● **Passage to read**:
····················
Monday 18 May 2015

Notes on GOTHIC period - for anyone who missed it........

  • Culturally and intellectually, France was the most important country in Europe in the mid 13th century.  Paris was its shining light, but other large towns like Chartres, Tours, Orleans and Reims were also renowned centers of learning with their own universities and great cathedrals.

The purpose of the cathedral:
The cathedral had 2 purposes –
1)    It was the moist important status symbol of the tow
2)    It served to educate the faithful


Features of the Gothic Style:
·        Pointed arches
·        Ribbed vault
·        Radiating chapels
·        The clustered columns supporting ribs spreading in different directions
·        Flying buttresses, which enabled the insertion of large clerestory (upper level) windows
·        Large stained glass windows
·        Tracery and window moulding

These splendid places of worship must have had an extraordinary effect on ordinary people of the middle ages. Coming as they did from small, dark, cramped houses, it is easy to imagine how the space and beautiful coloured light flickering through the magnificent stained glass windows and falling on the heads of rich as poor alike was seen as God’s grace.


Chartres Cathedral:
  • Chartres cathedral, about 50miles from Paris, is considered to be one of the finest examples of the high Gothic style and is one of the greatest of all French Gothic cathedrals.
  • It is visible from miles away, but it is only when the visitor comes closer that the buildings of the town clustered at the end of the hill come to view.
  • Dedicated to Our Lady, and regarded as the ‘seat of the virgin mary on earth’, Charters was a major pilgrimage site and its most sacred relic was the Santa Camisia, the gown worn by the Virgin Mary during childbirth.
····················
● **Extracted information**:
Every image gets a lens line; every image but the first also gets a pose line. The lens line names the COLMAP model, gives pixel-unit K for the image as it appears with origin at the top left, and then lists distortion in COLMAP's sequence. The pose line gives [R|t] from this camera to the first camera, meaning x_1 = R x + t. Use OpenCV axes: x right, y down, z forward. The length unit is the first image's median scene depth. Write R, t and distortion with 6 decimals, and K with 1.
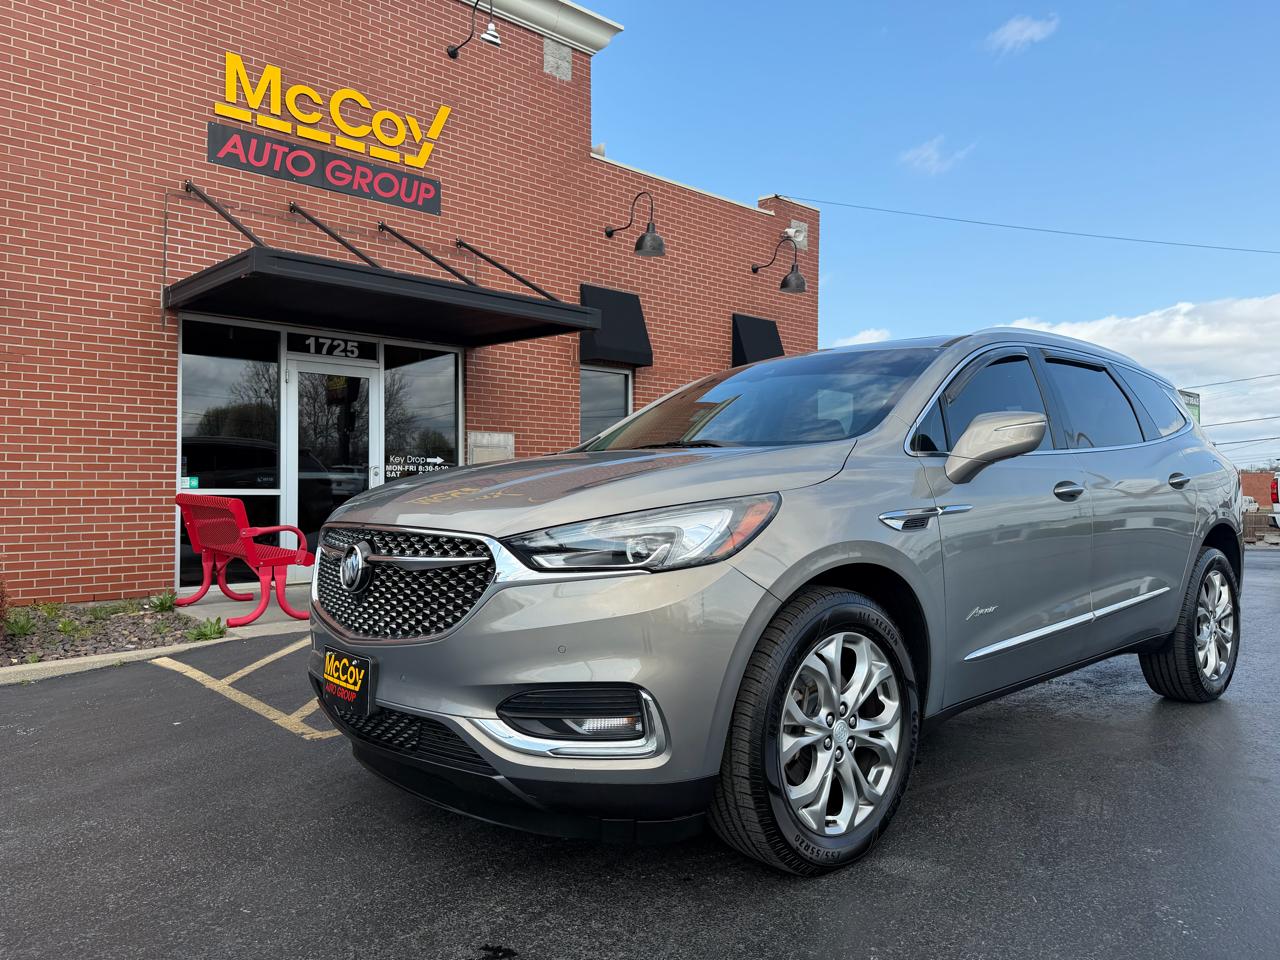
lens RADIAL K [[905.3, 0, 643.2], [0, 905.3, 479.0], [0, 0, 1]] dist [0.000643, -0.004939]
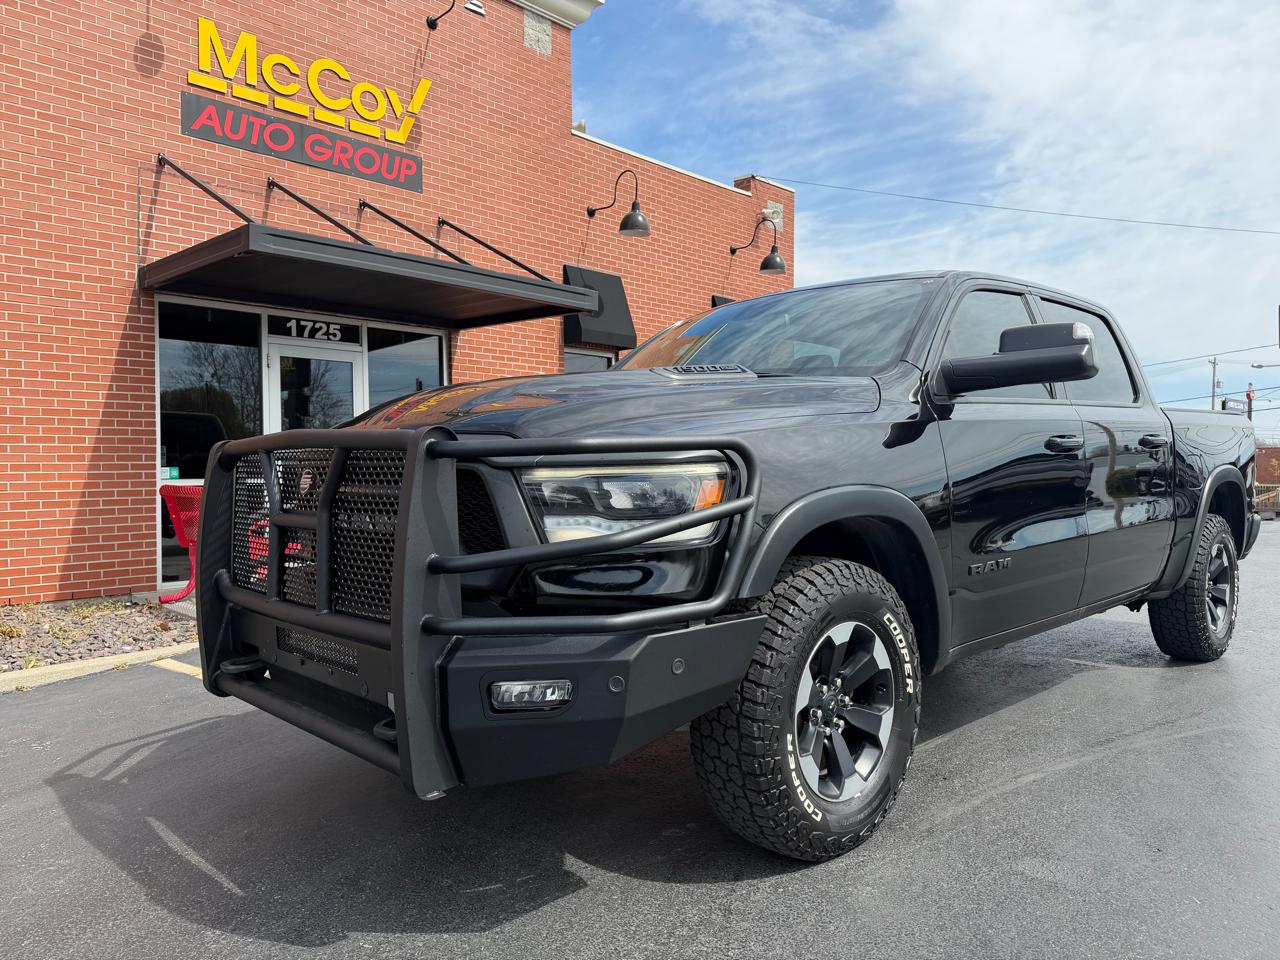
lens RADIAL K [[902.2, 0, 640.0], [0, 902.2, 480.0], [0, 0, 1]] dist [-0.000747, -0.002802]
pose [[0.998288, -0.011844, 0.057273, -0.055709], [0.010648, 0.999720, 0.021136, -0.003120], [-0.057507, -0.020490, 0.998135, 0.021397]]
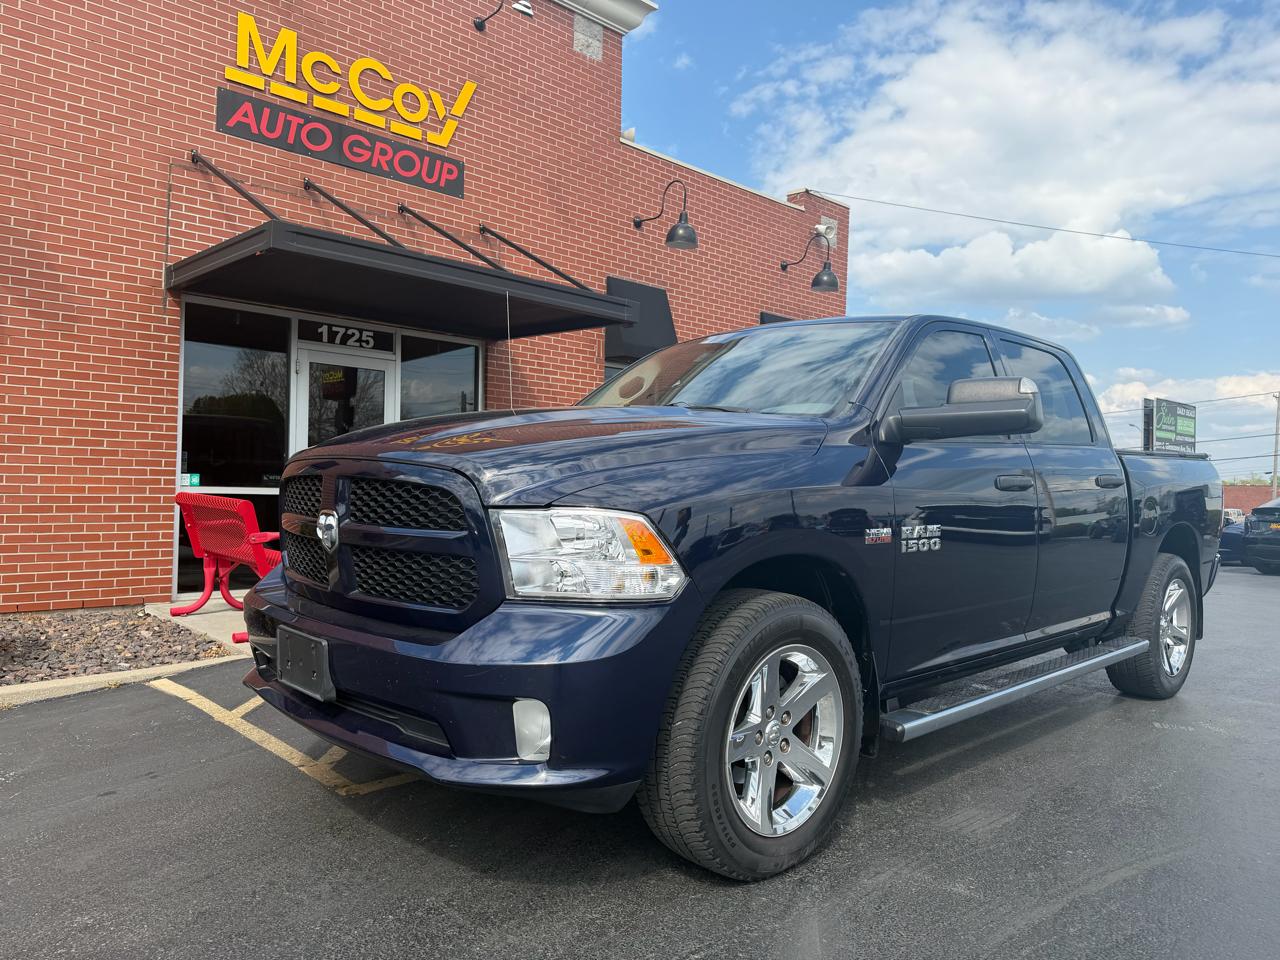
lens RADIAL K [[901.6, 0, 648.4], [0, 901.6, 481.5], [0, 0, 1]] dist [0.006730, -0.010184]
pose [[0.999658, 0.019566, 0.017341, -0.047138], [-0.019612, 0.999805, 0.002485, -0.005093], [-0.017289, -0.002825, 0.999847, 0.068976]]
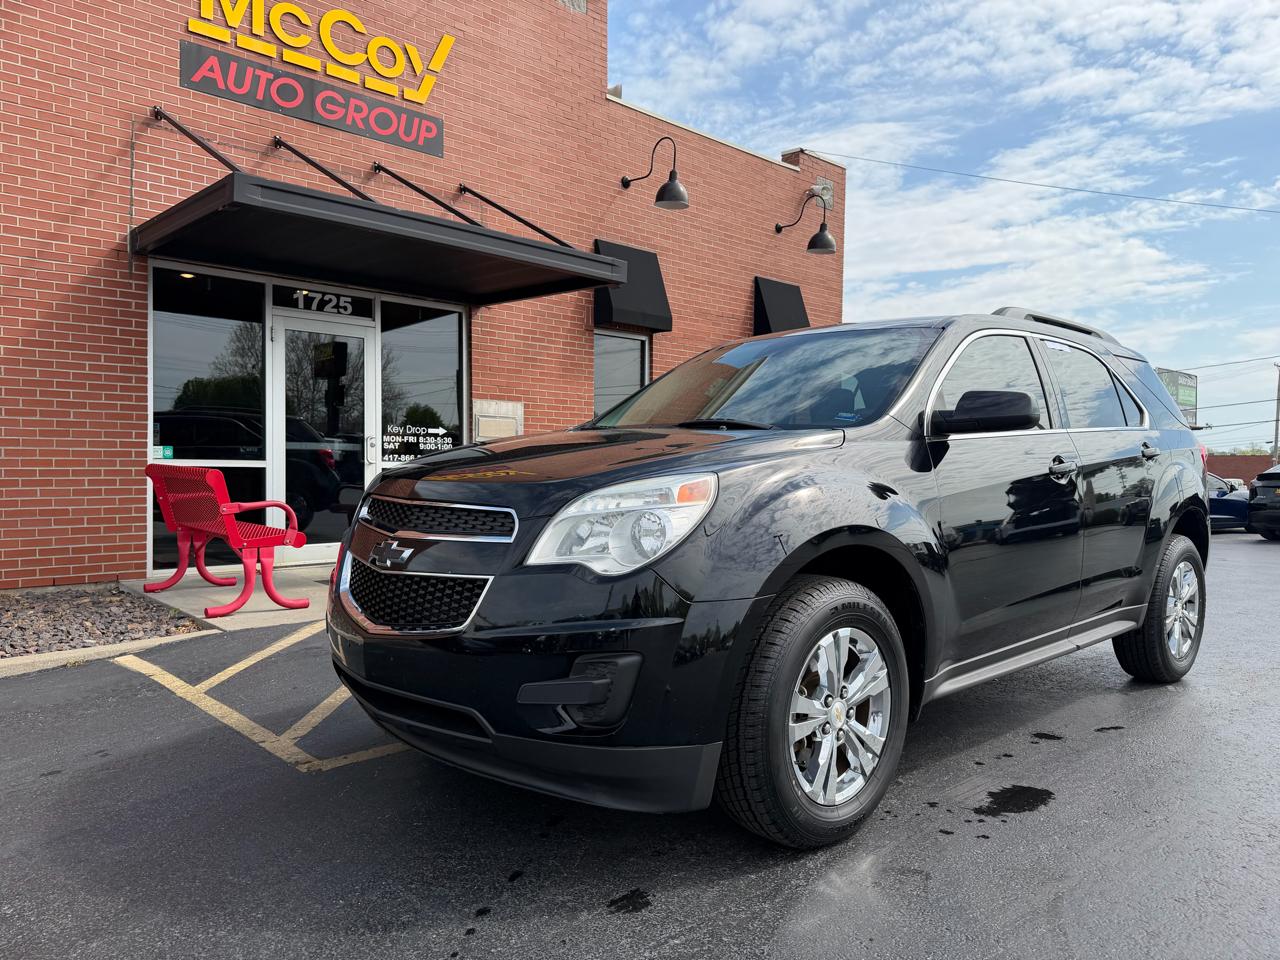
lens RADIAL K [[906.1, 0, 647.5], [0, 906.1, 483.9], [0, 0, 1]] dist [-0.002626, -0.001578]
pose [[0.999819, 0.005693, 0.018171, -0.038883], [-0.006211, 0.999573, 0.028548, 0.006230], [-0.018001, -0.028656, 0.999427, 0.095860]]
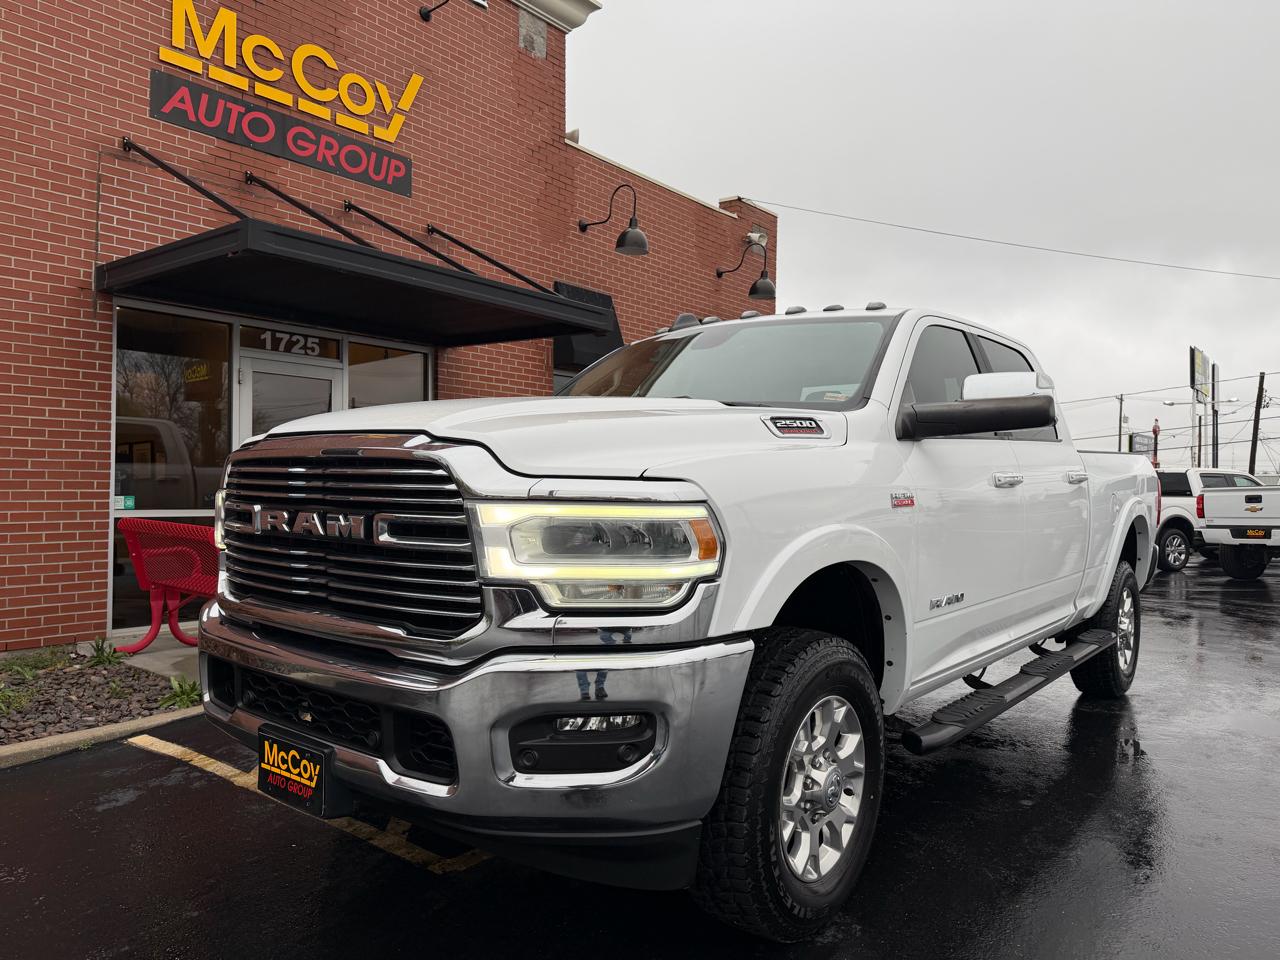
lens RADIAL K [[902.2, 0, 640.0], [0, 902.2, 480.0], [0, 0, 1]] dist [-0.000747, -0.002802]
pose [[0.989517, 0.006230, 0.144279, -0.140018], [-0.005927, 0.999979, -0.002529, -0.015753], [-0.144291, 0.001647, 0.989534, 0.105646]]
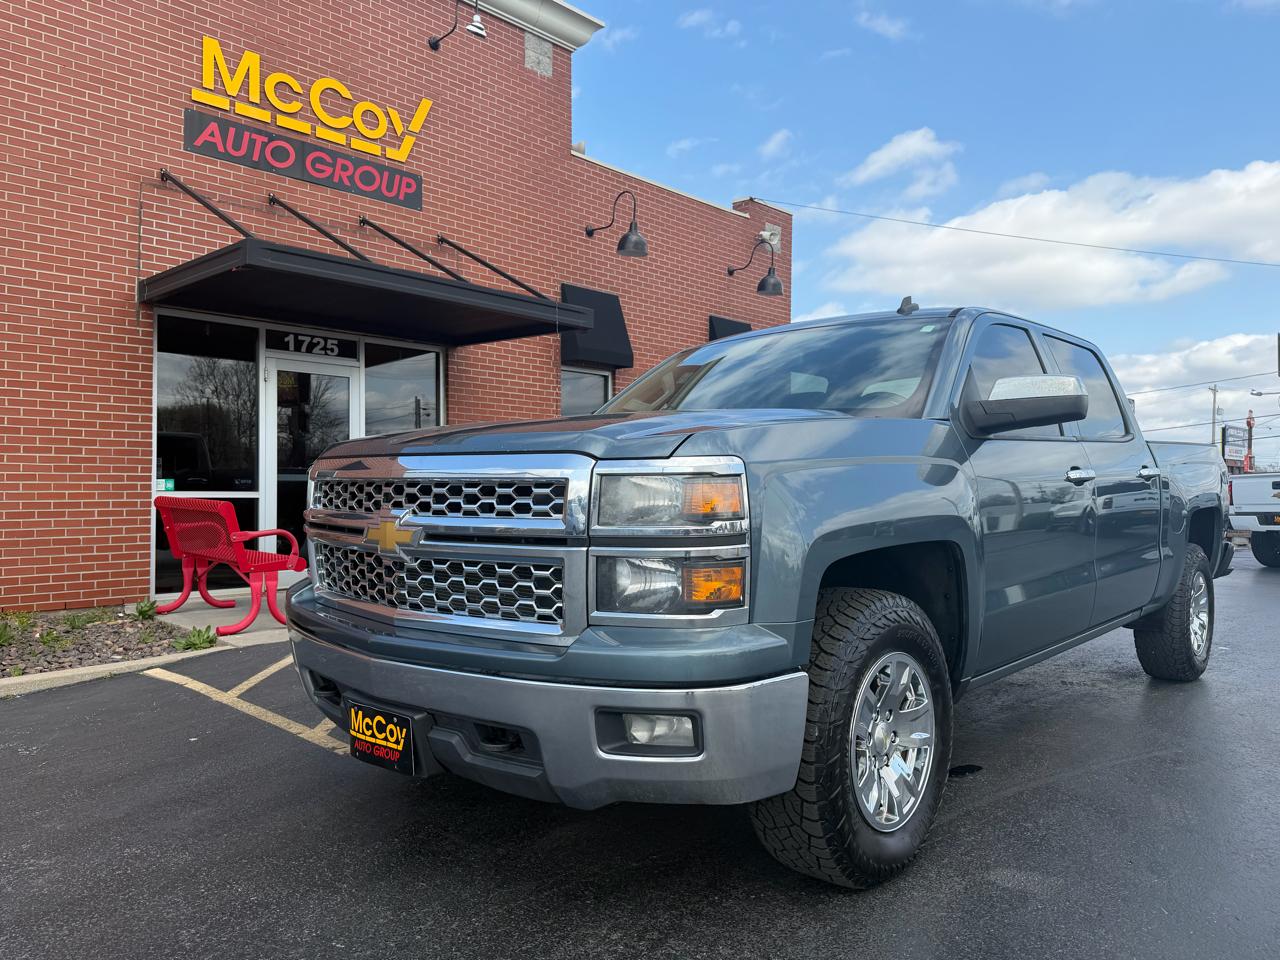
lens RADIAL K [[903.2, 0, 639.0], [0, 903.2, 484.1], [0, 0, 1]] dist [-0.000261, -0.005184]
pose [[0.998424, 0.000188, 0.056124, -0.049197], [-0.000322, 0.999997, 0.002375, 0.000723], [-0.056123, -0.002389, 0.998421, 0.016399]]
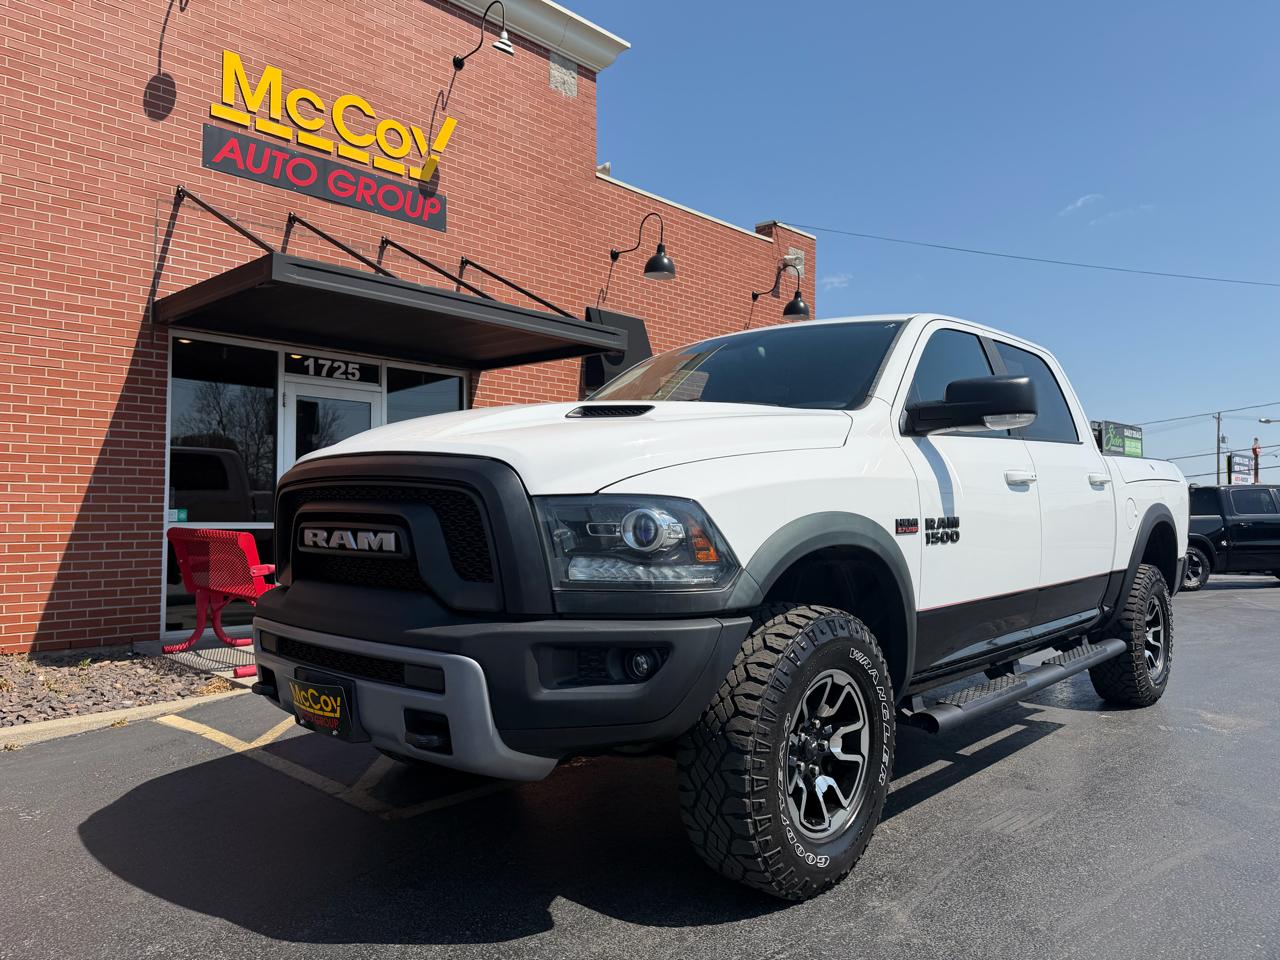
····················
● **Required action 1**:
Answer these from the Gothic period notes:
(a) Which country was the most important in Europe, culturally and intellectually, in the mid 13th century?
(b) What did flying buttresses make possible?
(c) What was the most sacred relic at Chartres?
● **Required action 2**: List every feature of the Gothic style that the Gothic period notes give.

● **Your response 1**:
(a) France.
(b) They made it possible to put in large clerestory (upper level) windows.
(c) The Santa Camisia, the gown worn by the Virgin Mary during childbirth.

● **Your response 2**:
- Pointed arches
- Ribbed vault
- Radiating chapels
- Clustered columns supporting ribs spreading in different directions
- Flying buttresses
- Large stained glass windows
- Tracery and window moulding